La Cour de cassation juge qu’un agent public maintenu en disponibilité à sa demande ne peut prétendre aux allocations d’aide au retour à l’emploi

Paru dans le N°270 - 28 mars 2019
Questions sociales

Par un arrêt du 13 février 2019(1), la chambre sociale de la Cour de cassation a jugé qu’un agent public n’ayant pas sollicité sa réintégration avant la fin de sa période de disponibilité ne peut être considéré comme ayant été involontairement privé d’emploi et, par suite, ne peut prétendre aux allocations d’aide au retour à l’emploi (ARE).

En l’espèce, une adjointe administrative de l’Éducation nationale et de l’enseignement supérieur auprès de l’académie de Paris avait été mise en disponibilité à sa demande à compter du 1er septembre 2006 afin de suivre son conjoint comme le prévoit l’article 47, c) du décret n°85-986 du 16 septembre 1985 relatif au régime particulier de certaines positions des fonctionnaires de l'Etat(2). Après qu'elle ait occupé un emploi dans le secteur privé et que son contrat se soit achevé en juillet 2008, elle a perçu l’allocation d’ARE du 4 août 2008 au 27 mars 2010.
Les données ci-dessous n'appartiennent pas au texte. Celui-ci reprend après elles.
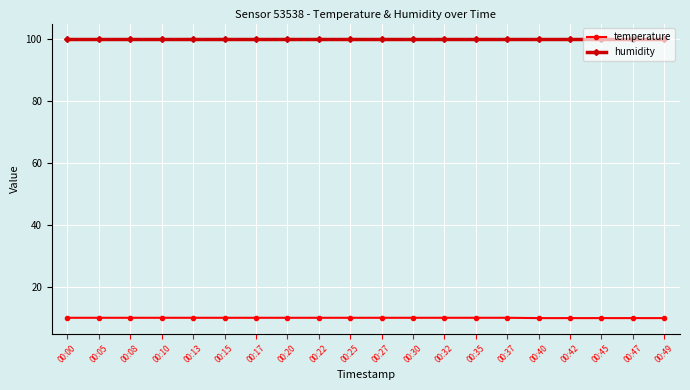

Count the number of categories in the chart.

20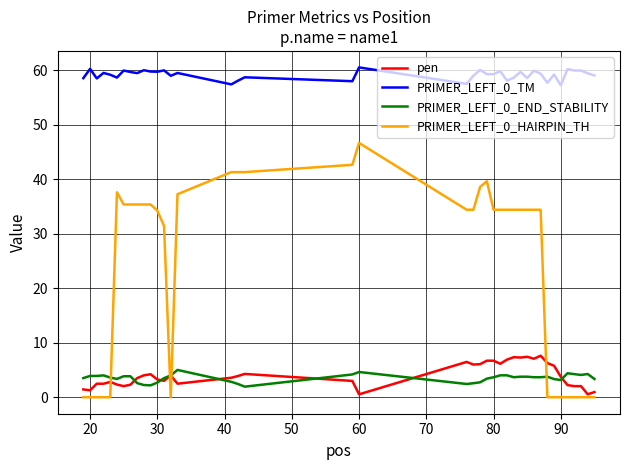

Count the number of data series in this chart.

4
De 2007 à 2010, l’agente avait renouvelé son maintien en disponibilité, tout en sollicitant sa réintégration par mutation à l’académie de Rouen, en participant aux mouvements inter-académiques annuels. Après plusieurs refus, un arrêté du 19 juillet 2011 fait droit à sa demande en la réintégrant pour ordre dans l’académie souhaitée à compter du 1er septembre 2011.

L’institution d’assurance chômage considérant que la fonctionnaire avait indûment perçu l’ARE engagea une procédure de recouvrement des sommes versées. Par un arrêt du 6 octobre 2016, la cour d’appel de Rouen a considéré que l’agente avait été involontairement privée d’emploi, dès lors que sa demande de mutation avait été refusée à plusieurs reprises, l’obligeant à demander son maintien en disponibilité.
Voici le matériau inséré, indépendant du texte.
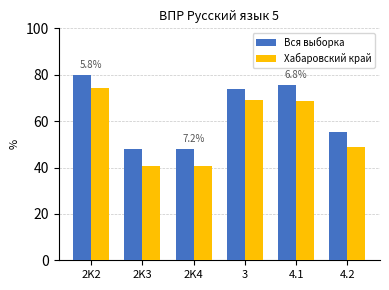

What is the difference between the highest and lowest values at 2K4?

7.2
La chambre sociale de la Cour de cassation casse et annule pour partie l’arrêt du juge d’appel en se fondant sur le renouvellement annuel de la disponibilité de l’agente à sa demande. Celle-ci n’ayant demandé sa réintégration qu’à l’issue de sa période de disponibilité, la Cour juge qu’elle « ne pouvait être [regardée] comme ayant été involontairement [privée] d’emploi pour la période antérieure ». La condition de privation d’emploi involontaire pour l’attribution de l’ARE telle qu’énoncée à l’article L. 5422-1 du code du travail(3) n’était pas remplie.